À l’internationale parmi les pays membres de l’OCDE, le Québec se classe notamment au tout premier rang concernant la portion du salaire minimum annuel conservée pour une famille monoparentale avec un enfant tandis que seules la Nouvelle-Zélande et la Slovénie devancent le Québec pour le ratio du salaire minimum au salaire moyen.

Légère régression

Malgré l’augmentation du salaire minimum de 40 cents, les ménages québécois subissent en 2021, selon cette étude, une légère régression de leur couverture de la MPC. Les couples avec deux revenus et deux enfants sont les plus touchés avec une diminution de 1,3 %.

Néamoins, si l’on compare avec les données de 2015, la situation de tous les ménages québécois s’est améliorée. Le taux de couverture a même augmenté chaque année.

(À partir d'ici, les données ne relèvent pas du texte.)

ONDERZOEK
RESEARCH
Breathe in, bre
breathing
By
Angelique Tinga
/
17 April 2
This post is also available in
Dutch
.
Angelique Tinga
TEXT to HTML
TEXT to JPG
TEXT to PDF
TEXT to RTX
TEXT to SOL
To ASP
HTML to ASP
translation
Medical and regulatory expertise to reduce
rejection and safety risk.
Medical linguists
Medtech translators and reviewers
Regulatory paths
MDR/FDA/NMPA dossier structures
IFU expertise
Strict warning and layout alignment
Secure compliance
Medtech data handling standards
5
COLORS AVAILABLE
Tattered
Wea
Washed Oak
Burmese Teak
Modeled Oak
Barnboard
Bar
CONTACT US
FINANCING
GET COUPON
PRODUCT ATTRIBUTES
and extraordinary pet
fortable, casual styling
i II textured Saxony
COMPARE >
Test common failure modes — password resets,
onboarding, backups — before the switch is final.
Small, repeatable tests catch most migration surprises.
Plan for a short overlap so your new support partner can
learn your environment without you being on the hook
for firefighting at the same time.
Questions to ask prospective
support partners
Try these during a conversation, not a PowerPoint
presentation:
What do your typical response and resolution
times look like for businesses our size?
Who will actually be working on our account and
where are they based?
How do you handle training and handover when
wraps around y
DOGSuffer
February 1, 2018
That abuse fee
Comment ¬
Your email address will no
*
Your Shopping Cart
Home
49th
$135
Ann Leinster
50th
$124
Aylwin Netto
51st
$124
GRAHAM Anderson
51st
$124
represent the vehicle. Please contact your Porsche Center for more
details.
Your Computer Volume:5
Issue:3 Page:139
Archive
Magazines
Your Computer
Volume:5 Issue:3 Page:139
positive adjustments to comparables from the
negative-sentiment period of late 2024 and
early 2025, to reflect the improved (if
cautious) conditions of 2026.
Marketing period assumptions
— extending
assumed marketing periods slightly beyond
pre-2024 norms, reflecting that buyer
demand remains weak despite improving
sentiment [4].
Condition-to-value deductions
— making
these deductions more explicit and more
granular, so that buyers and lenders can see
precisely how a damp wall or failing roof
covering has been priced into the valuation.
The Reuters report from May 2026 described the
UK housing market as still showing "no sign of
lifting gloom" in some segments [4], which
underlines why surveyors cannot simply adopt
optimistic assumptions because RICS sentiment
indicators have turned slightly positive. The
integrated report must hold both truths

« Il va falloir regarder l’année prochaine pour voir si c’est simplement une anomalie », prévient M. Godbout.

Les femmes et les jeunes

Toujours selon l’étude, en 2019, 266 000 personnes travaillaient au salaire minimum au Québec, ce qui correspond à 6,2 % de l’emploi total. Plus de la moitié (58 %) sont des travailleuses tandis que près de 60 % ont moins de 24 ans. La plus grande partie des emplois au salaire minimum se trouve dans les secteurs du commerce et celui de l’hébergement et service de restauration.